The Evidence Router Framework

An evidence router has four jobs.

1. Modality routing. The system should know when the answer may live outside text. A support agent investigating a damaged shipment may need a customer photo. A developer agent may need an architecture diagram. A procurement tool may need a PDF page, not a summary of the whole contract.

2. Scope routing. Retrieval needs boundaries. Google's update adds custom metadata filtering, which lets developers attach labels such as department, status, author, year, customer, or workflow and filter at query time. That is not a replacement for permissions, but it is a useful control surface. An answer about a finalized policy should not be grounded in a draft by accident.

3. Citation routing. The answer should point back to the evidence unit. Google's docs say File Search responses can include page numbers for documents and media IDs for image chunks in grounding metadata. That matters because "based on the file" is too vague for serious work. Users need to inspect the page, image, or source fragment that shaped the answer.

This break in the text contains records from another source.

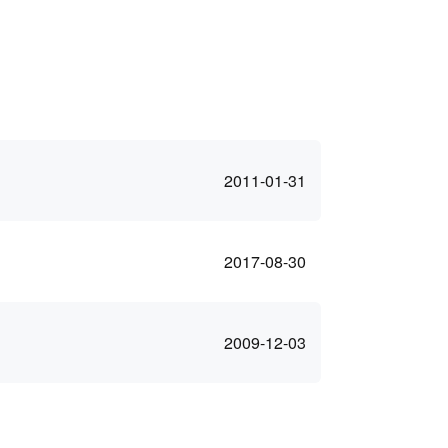
2011-01-31
2017-08-30
2009-12-03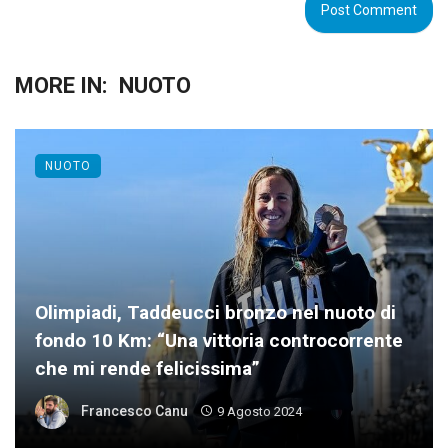
MORE IN:
NUOTO
NUOTO
Olimpiadi, Taddeucci bronzo nel nuoto di
fondo 10 Km: “Una vittoria controcorrente
che mi rende felicissima”
Francesco Canu
9 Agosto 2024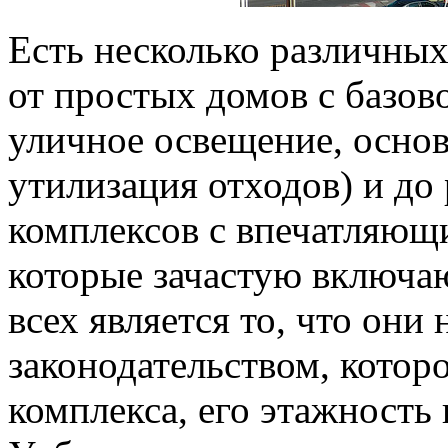
Есть несколько различных
от простых домов с базов
уличное освещение, осно
утилизация отходов) и д
комплексов с впечатляющи
которые зачастую включа
всех является то, что он
законодательством, котор
комплекса, его этажность 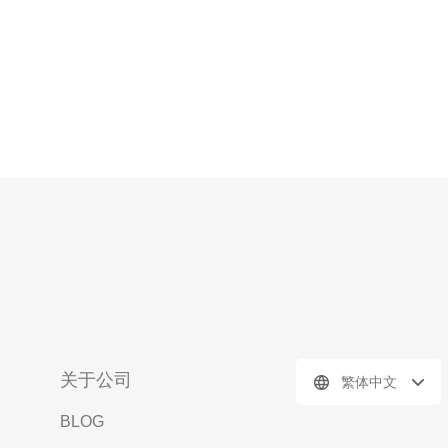
关于公司
繁体中文
BLOG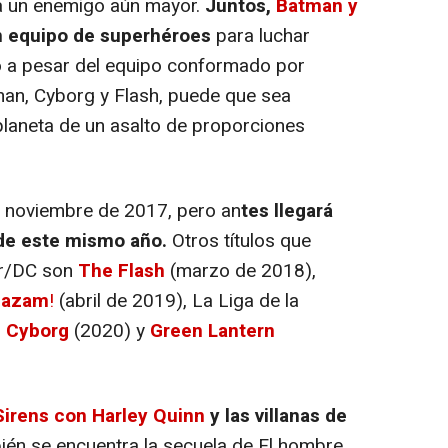
 a un enemigo aún mayor.
Juntos,
Batman y
n equipo de superhéroes
para luchar
 a pesar del equipo conformado por
n, Cyborg y Flash, puede que sea
planeta de un asalto de proporciones
de noviembre de 2017, pero an
tes llegará
e este mismo año.
Otros títulos que
er/DC son
The Flash
(marzo de 2018),
hazam
!
(abril de 2019),
La Liga de la
,
Cyborg
(2020) y
Green Lantern
Sirens
con Harley Quinn
y las villanas de
bién se encuentra la secuela de
El hombre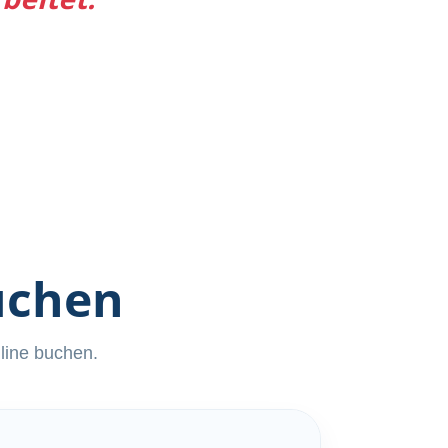
uchen
nline buchen.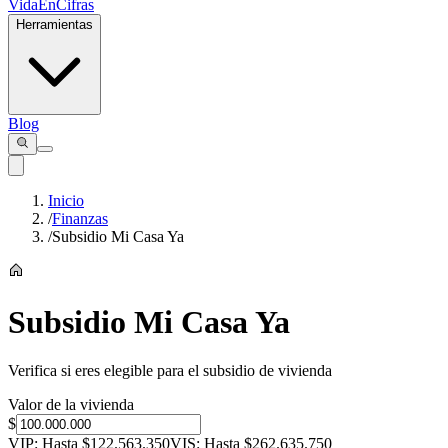
VidaEnCifras
Herramientas
Blog
Inicio
/
Finanzas
/
Subsidio Mi Casa Ya
Subsidio Mi Casa Ya
Verifica si eres elegible para el subsidio de vivienda
Valor de la vivienda
$
VIP: Hasta $
122.563.350
VIS: Hasta $
262.635.750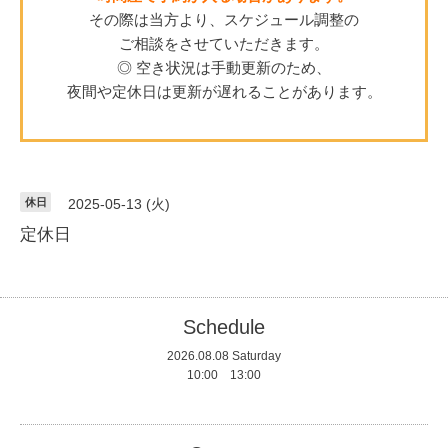
その際は当方より、スケジュール調整の
ご相談をさせていただきます。
◎ 空き状況は手動更新のため、
夜間や定休日は更新が遅れることがあります。
休日
2025-05-13 (火)
定休日
Schedule
2026.08.08 Saturday
10:00 13:00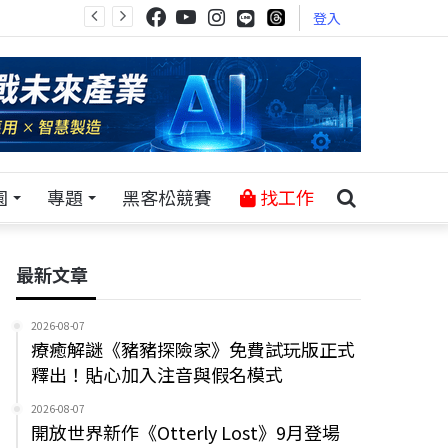
登入
園
專題
黑客松競賽
找工作
最新文章
2026-08-07
療癒解謎《豬豬探險家》免費試玩版正式
釋出！貼心加入注音與假名模式
2026-08-07
開放世界新作《Otterly Lost》9月登場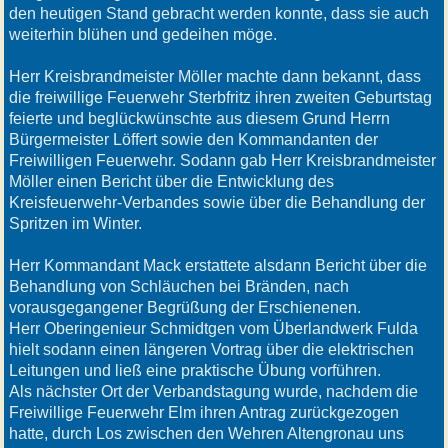
den heutigen Stand gebracht werden konnte, dass sie auch
weiterhin blühen und gedeihen möge.
Herr Kreisbrandmeister Möller machte dann bekannt, dass
die freiwillige Feuerwehr Sterbfritz ihren zweiten Geburtstag
feierte und beglückwünschte aus diesem Grund Herrn
Bürgermeister Löffert sowie den Kommandanten der
Freiwilligen Feuerwehr. Sodann gab Herr Kreisbrandmeister
Möller einen Bericht über die Entwicklung des
Kreisfeuerwehr-Verbandes sowie über die Behandlung der
Spritzen im Winter.
Herr Kommandant Mack erstattete alsdann Bericht über die
Behandlung von Schläuchen bei Bränden, nach
vorausgegangener Begrüßung der Erschienenen.
Herr Oberingenieur Schmidtgen vom Überlandwerk Fulda
hielt sodann einen längeren Vortrag über die elektrischen
Leitungen und ließ eine praktische Übung vorführen.
Als nächster Ort der Verbandstagung wurde, nachdem die
Freiwillige Feuerwehr Elm ihren Antrag zurückgezogen
hatte, durch Los zwischen den Wehren Altengronau uns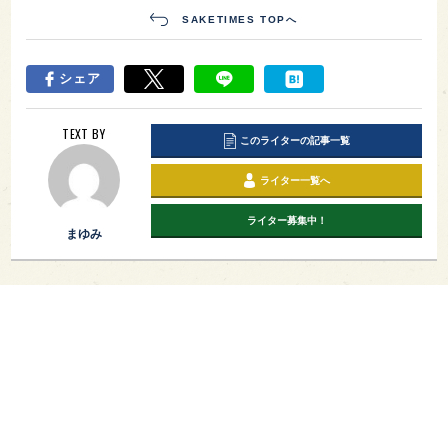
SAKETIMES TOPへ
シェア
TEXT BY
このライターの記事一覧
ライター一覧へ
ライター募集中！
まゆみ
PAGE TOP
日本酒をもっと知りたくなるWEBメディア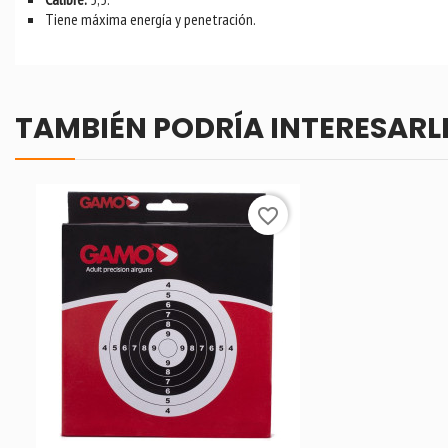
Tiene máxima energía y penetración.
TAMBIÉN PODRÍA INTERESARL
favorite_border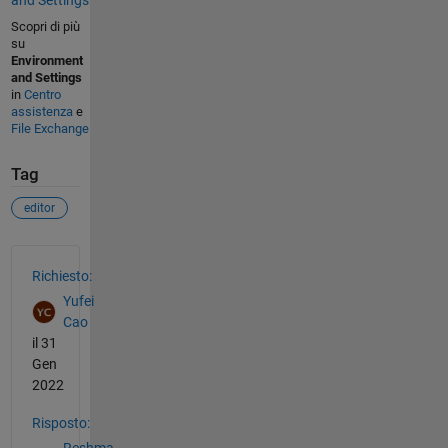
Scopri di più
su
Environment
and Settings
in
Centro
assistenza
e
File Exchange
Tag
editor
Vedere anche
Richiesto:
Yufei
Cao
il 31
Gen
2022
Risposto:
Reshma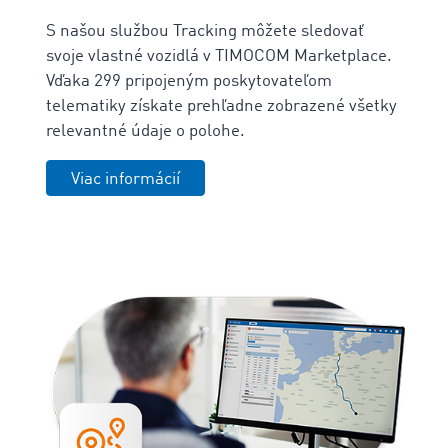
S našou službou Tracking môžete sledovať
svoje vlastné vozidlá v TIMOCOM Marketplace.
Vďaka 299 pripojeným poskytovateľom
telematiky získate prehľadne zobrazené všetky
relevantné údaje o polohe.
Viac informácií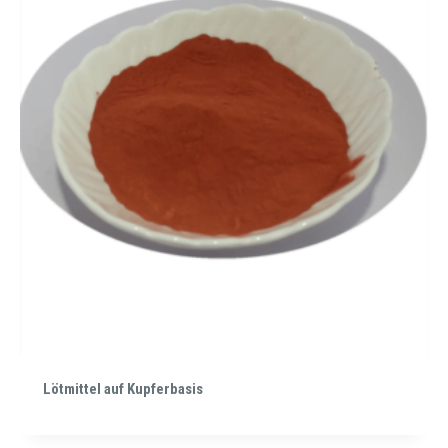
Lötmittel auf Kupferbasis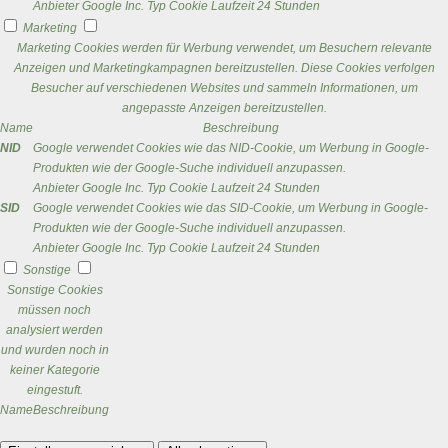
Anbieter
Google Inc.
Typ
Cookie
Laufzeit
24 Stunden
Marketing
Marketing Cookies werden für Werbung verwendet, um Besuchern relevante
Anzeigen und Marketingkampagnen bereitzustellen. Diese Cookies verfolgen
Besucher auf verschiedenen Websites und sammeln Informationen, um
angepasste Anzeigen bereitzustellen.
Name
Beschreibung
NID
Google verwendet Cookies wie das NID-Cookie, um Werbung in Google-
Produkten wie der Google-Suche individuell anzupassen.
Anbieter
Google Inc.
Typ
Cookie
Laufzeit
24 Stunden
SID
Google verwendet Cookies wie das SID-Cookie, um Werbung in Google-
Produkten wie der Google-Suche individuell anzupassen.
Anbieter
Google Inc.
Typ
Cookie
Laufzeit
24 Stunden
Sonstige
Sonstige Cookies
müssen noch
analysiert werden
und wurden noch in
keiner Kategorie
eingestuft.
Name
Beschreibung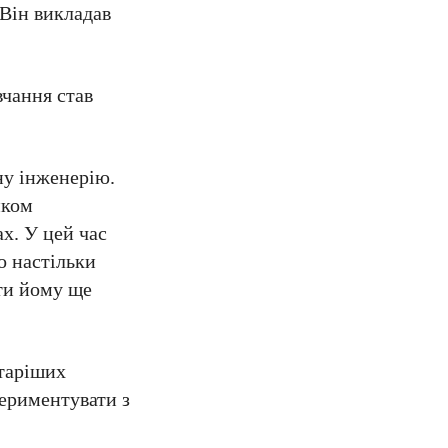
 Він викладав
вчання став
чну інженерію.
иком
ах. У цей час
о настільки
гти йому ще
старіших
периментувати з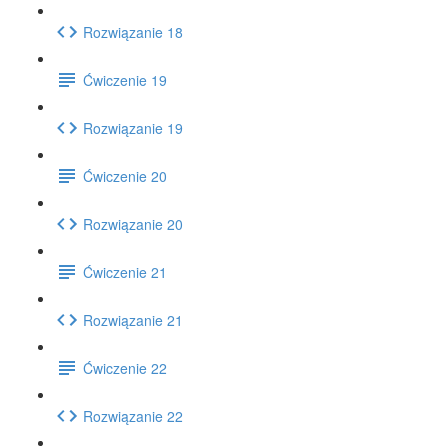
Rozwiązanie 18
Ćwiczenie 19
Rozwiązanie 19
Ćwiczenie 20
Rozwiązanie 20
Ćwiczenie 21
Rozwiązanie 21
Ćwiczenie 22
Rozwiązanie 22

4. Lifecycle routing. Retrieved knowledge has a shelf life. Google's docs say File Search store embeddings persist until manually deleted or model deprecation, while raw uploaded files are deleted after 48 hours. Builders still need product-level policies for deletion, re-indexing, retention, and stale data.

What Builders Should Copy

Do not copy the feature list. Copy the product pattern.

If a workflow touches mixed media, stop forcing everything through a text-only pipeline. Transcribing, captioning, or manually describing every asset can be useful, but it also strips context. A native multimodal retrieval path can preserve visual and document evidence that text summaries miss.

If a workflow has roles, versions, departments, customers, or approval states, treat metadata as part of the retrieval contract. The useful primitive is not "search all files." It is "search the approved customer onboarding docs from the legal store, published after this date, visible to this role."

If a workflow requires trust, show the evidence unit. A citation should not be decorative. It should help a user jump to the source, verify the page, inspect the image, and decide whether the model's answer is supported.

If a workflow will run repeatedly, measure retrieval quality separately from answer quality. Track whether the system retrieved the right asset, whether filters excluded the wrong material, whether citations pointed to the useful page, and whether users still had to search manually after the answer.

Where This Can Break

Evidence routing can still fail.

Metadata can be wrong. Old files can remain indexed. Page citations can point to a source that was retrieved but misinterpreted. Multimodal embeddings can miss a critical visual detail. A managed RAG service can simplify infrastructure while adding vendor, retention, and compliance questions.

The lesson is not that retrieval is solved. The lesson is that serious AI products need retrieval controls that match how work actually happens.

The Takeaway

RAG is moving from "give the model more context" to "route the model to verifiable evidence."

That shift is healthy. It pushes AI products away from magic answers and toward inspectable systems. For founders and operators, the next step is concrete: map the evidence types in the workflow, label the boundaries, expose the citation unit, and evaluate retrieval before trusting the final answer.

The winners will not be the products that search the most data. They will be the products that route the right evidence to the right task at the right moment.